Birçok ülkede olduğu gibi Türkiye'de de eğitim-öğretim ile seyahat ve vatandaşların toplu bulunduğu bazı etkinliklere katılmak için aşı kartı veya PCR test sonucu talep edildiğini anımsatan Sözüer, bazı ülkelerin test ücretini kişinin ödemesini talep ettiğini aktardı.
Sözüer, şöyle devam etti:
"Sahte aşı kartı veya içeriği gerçek olmayan PCR test sonucu gösteren sahte belgelerin üretildiği olaylar meydana gelmektedir. Özellikle vurgulamak gerekir ki Sağlık Bakanlığının aşı kartını taklit ederek sahte aşı kartı düzenlemek resmi belgede sahtecilik suçudur. Bunu düzenleyen sağlık mesleği mensubu olduğunda öngörülen hapis cezası 8 yıla varabilmektedir. Negatif PCR test sonucunu gösterir belgeyi sahte olarak üretmek de yine belgede sahtecilik suçunu oluşturur.

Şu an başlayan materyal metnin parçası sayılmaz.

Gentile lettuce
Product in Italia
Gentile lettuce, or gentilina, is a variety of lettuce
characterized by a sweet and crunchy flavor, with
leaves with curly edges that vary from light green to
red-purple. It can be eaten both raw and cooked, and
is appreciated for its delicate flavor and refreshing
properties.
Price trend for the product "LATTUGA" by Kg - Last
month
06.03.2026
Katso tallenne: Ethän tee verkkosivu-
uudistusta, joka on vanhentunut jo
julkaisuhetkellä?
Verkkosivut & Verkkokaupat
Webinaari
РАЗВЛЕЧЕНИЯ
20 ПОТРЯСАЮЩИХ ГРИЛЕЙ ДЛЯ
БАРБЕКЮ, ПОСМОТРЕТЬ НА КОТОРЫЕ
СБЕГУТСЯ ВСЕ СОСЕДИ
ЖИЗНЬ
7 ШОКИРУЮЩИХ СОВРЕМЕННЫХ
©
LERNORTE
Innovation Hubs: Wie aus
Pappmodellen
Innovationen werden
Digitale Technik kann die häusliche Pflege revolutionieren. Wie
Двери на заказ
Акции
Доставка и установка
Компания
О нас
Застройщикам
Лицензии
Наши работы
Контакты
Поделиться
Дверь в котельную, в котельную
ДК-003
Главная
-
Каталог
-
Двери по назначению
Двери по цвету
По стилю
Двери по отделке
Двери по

"Ancak özellikle vurgulamak gerekir ki sadece sahte aşı kartı veya PCR test sonuç belgesini düzenleyenler değil, bunların düzenlenmesini isteyen ve kullananlar da ceza hukuku bakımından sorumlu olacaklardır. Kişi azmettirmemiş ama bilerek sahte aşı kartı veya sahte PCR test sonucunu kullanmışsa onun da ceza hukuku sorumluluğu doğacak ve cezalandırılacaktır.
"Sahte aşı kartı veya PCR test sonucunu düzenleyen sağlık görevlisi olmasa da örneğin kişi kendisi düzenlese ve kullansa da belgede sahtecilik suçundan sorumlu olur. Şayet sahte aşı kartı için kamusal görev yapan sağlık çalışanına maddi menfaat sağlanmış ise bu durumda 'rüşvet' suçu söz konusu olur. Bu halde rüşveti veren hakkında da alan hakkında da mahkumiyete hükmedilir. Sahte aşı kartı veya PCR test sonucu belgesi için verilen paralar müsadere edilir. Bu suçlardan mahkum olanlar, kamu görevi yasağı gibi pek çok hak yoksunluğu güvenlik tedbiri olarak uygulanır."
Prof. Dr. Sözüer, sahte PCR test sonucu verenin özel bir sağlık kuruluşu olması halinde bunu bilen yöneticilerinin de cezalandırılacağına ve bu kuruluşun faaliyet izninin iptal edilerek kapatılabileceğine dikkati çekti.